The Last Stand is about the leader of a drug cartel breaking out of federal custody and making his way to the Mexican border. The last stop in his path is a town with Sheriff Ray Owens (Arnold Schwarzenegger) and his inexperienced deputies.
Something that is only a problem for me is I usually watch these bombs on their opening weekend (cause I have no life) and it is only months later that I find out they bomb. By then I have to watch it again to refresh my memory to write a review. Again, this is only a problem for me (especially for the really bad movies) and I am essentially complaining to the open air.
Anyway, The Last Stand is the tale of two halves. The first half is so painfully dull I got so close to turning the movie off. You see, it takes nearly half the movie to get this ridiculous plot underway. We have to explain how the most notorious drug cartel leader in history escapes from federal custody, escapes road blocks, escapes helicopters, escapes every police agency and the military, and the ONLY person able to stop him is Arnold Schwarzenegger. A killer robot from the future is frankly more plausible after seeing the things the writers pull out of their collective asses. But the worst part is none of it is interesting. We know this is the dirty work of getting the plot underway and there is no chance of the bad guy getting stopped prior to getting to the town so we are just sitting as the movie goes through the motions.
It might ease the pain if the characters are interesting or if the dialog were fun but outside of Arnold, there is no one I care about. Forrest Whitaker has the thankless role of barking out feeble administrative lines like “Talk to me people!” or “Get so and so on the line!” or “I want this guy caught yesterday!” Every once and a while we check in on Arnold and he gives his usual cheesy line reads that make you wax nostalgic or laugh at Peter Stormare who I think is trying a Texan accent but if it is it is officially the worst attempt at an accent ever. But all of that is fleeting as we have to sit through another scene of tension-less driving from the bad buy or another scene of boring exposition about how an attack helicopter couldn’t blow this guy’s car off the road. I don’t care.
It is not until the halfway mark that we finally get our main characters in an action scene and I let out an enormous sigh of relief. The movie spent a long time establishing the climax and when it comes, it thankfully does not disappoint. The action is fun and Arnold does enough badass things to make you squee. There is a good dose of self-deprecating humor and all in all it is a well choreographed action scene. If it is one thing the director got right, it is how to effectively use Schwarzenegger in action at his age.
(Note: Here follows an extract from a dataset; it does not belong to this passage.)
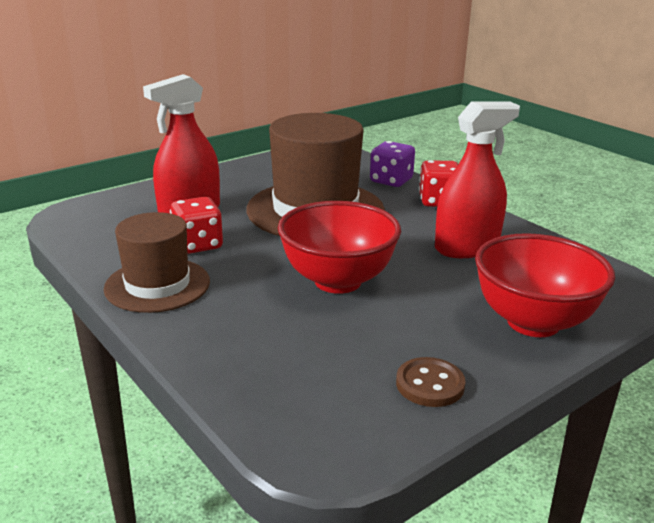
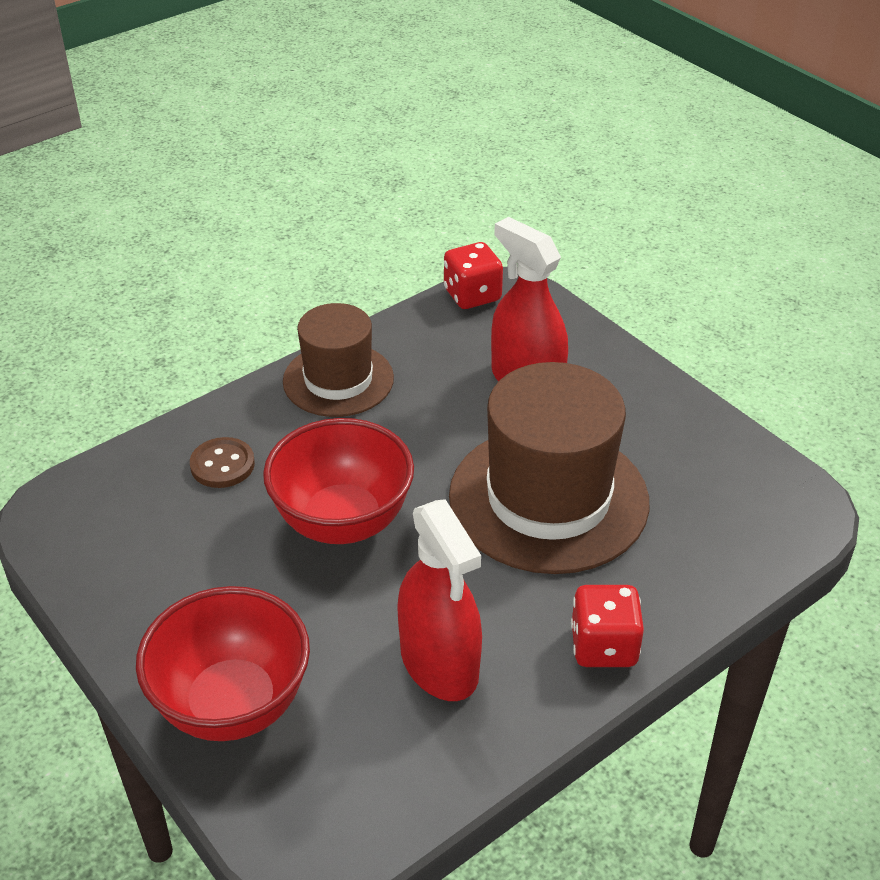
camera: 90 degrees right, 15 degrees up
red dice [170,197,223,254] -> red dice moved to [444,242,503,309]
purple dice [370,141,415,187] -> none
brown button [396,357,466,407] -> brown button moved to [190,437,255,488]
The Last Stand is solely for those who are Arnold fans yearning for his comeback. And even on those terms, your mileage varies. While I had a blast with the climax of the movie, it is incredibly hard to muck through the slow and uninteresting first half. Really, I want a Phantom Edit made which starts off in the second half and you can just open with a title card that explains “Bad guy has to escape through town to get to Mexico. Arnold Schwarzenegger is the sheriff of the town. Don’t ask about what the feds, military, or state police are doing because crappy writing. Enjoy.”